I wanted to dive into the realm of Alternate Reality Games and find out more about how they work, why they work and what experiences they bring to the players. I expected this gaming genre to create all sorts of strong experiences since it incorporates physical reality. In order to make statements on the strength of any player experiences I needed a comparison. The most logical candidate for comparison in my mind were Massively Multi player Online Role Playing Games; MMORPG’s.
The debate on what does and what does not make up an ARG is ongoing. However, I took the six key qualities of any ARG to be cross-media, pervasive, persistent, collaborative, constructive and expressive; following McGonigal’s line of thinking in a presentation of hers in 2004.

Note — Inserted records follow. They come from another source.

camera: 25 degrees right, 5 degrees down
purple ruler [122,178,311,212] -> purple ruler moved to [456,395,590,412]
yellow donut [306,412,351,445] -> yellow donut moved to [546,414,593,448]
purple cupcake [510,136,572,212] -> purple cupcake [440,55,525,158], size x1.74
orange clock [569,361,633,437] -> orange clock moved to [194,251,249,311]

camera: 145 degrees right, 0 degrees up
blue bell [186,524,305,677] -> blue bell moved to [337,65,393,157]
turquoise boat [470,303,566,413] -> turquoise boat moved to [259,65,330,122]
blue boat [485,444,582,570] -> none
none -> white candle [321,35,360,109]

The key qualities of any MMORPG I borrowed from a book chapter of Chan in 2006; persistence, physicality, social interaction, avatar-mediated play, vertical game play and perpetuity.
Another scholar thought that the persistent nature of a MMORPG was so unique that he dubbed these troll-scrolling virtual worlds ‘persistent worlds’. Obviously, no one had introduced him to the concept of ARG’s yet.

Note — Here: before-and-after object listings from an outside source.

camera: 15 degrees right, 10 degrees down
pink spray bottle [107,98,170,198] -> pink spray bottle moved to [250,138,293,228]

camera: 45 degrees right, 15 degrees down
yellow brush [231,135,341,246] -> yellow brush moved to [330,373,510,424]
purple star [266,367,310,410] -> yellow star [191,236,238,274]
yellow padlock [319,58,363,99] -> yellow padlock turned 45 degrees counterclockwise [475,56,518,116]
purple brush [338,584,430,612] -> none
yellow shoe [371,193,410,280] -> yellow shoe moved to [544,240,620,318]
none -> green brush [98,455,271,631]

ARG and MMORPG alike do not need your presence to exist. Both worlds will persist without any of the individual player’s present.
Similarities between ARG and MMORPG can also be found in the importance of the social aspect. For a MMORPG it is the open social interaction that is important, for an ARG this interaction has a direction and a purpose. It is not just any old form of human-to-human contact but it is collaboration in specific. Naturally, collaboration is also possible in a MMORPG but it is not necessary.
I was very curious how these two gaming genres would compare. So after several interviews and a large number of surveys detailing player’s experiences here’s what I’ve found:
1. Perceived reality is higher for ARG-players vs. MMORPG-players
2. Social presence seems to be higher for ARG-players vs. MMORPG-players
3. There is a high amount of transferring in-game experiences into real life for both ARG and MMORPG
Perceived reality of a media or gaming environment means to what degree it is experienced as, and has the effects of, a real environment.
Several concepts determine perceived reality. For example, if persona in the gaming environment behave like you expect them to behave in the real world, and whether or not you feel you have control over objects in the environment, or if you feel your choices can influence the interaction with the environment.
That ARG-players experience more perceived reality than MMORPG-players makes sense as MMORPG-players may have a multitude of human-human interactions and influence of the environment interaction, they do not have sway over the development of the overall storyline the way ARG-players do.
Earlier research has shown that all psychological effects of a media environment are heightened if the perceived reality is heightened. Following this logic, it would mean that all effects of playing an ARG should be stronger than (the same) effects of playing a MMORPG.
Social presence has to do with how close and real you feel the presence of others within the gaming environment.
Questions as to whether or not you felt understood by other players, if you were influenced by their moods or cared at all about their well-being were asked to determine the experience of social presence. A trend towards a higher experience of social presence of ARG-players could be deduced from the answers given. Most likely, this has to do with the strong need for collaboration embedded in an ARG. This very specific, and more intense, form of interaction would create a higher sense of social presence.
For both ARG and MMORPG-players a high amount of transference was found.
To determine this I focused questions on ‘strategic knowledge’ which is knowledge on how to do something in general, regardless of context. I took strategic knowledge statements from my interviews with ARG and MMORPG players and employed them in my survey, to make sure I was asking about things that players actually experienced within their game environments.
For both player groups I found a high amount of the application of strategic knowledge in real life that was experienced in-game.
However, there was no difference in the strength or amount of this transference between ARG and MMORPG-players.
This research shows that an ARG environment is very real to its players.
Not in the sense that players ‘confuse’ make-believe with reality, but in the sense that is an important environment eliciting real emotions, real interactions and real results.
That an ARG creates stronger effects due to high perceived reality combined with several transference effects makes it a good learning environment that would be very suitable as a social learning tool.
Perhaps ARG’s can teach the world to collaborate.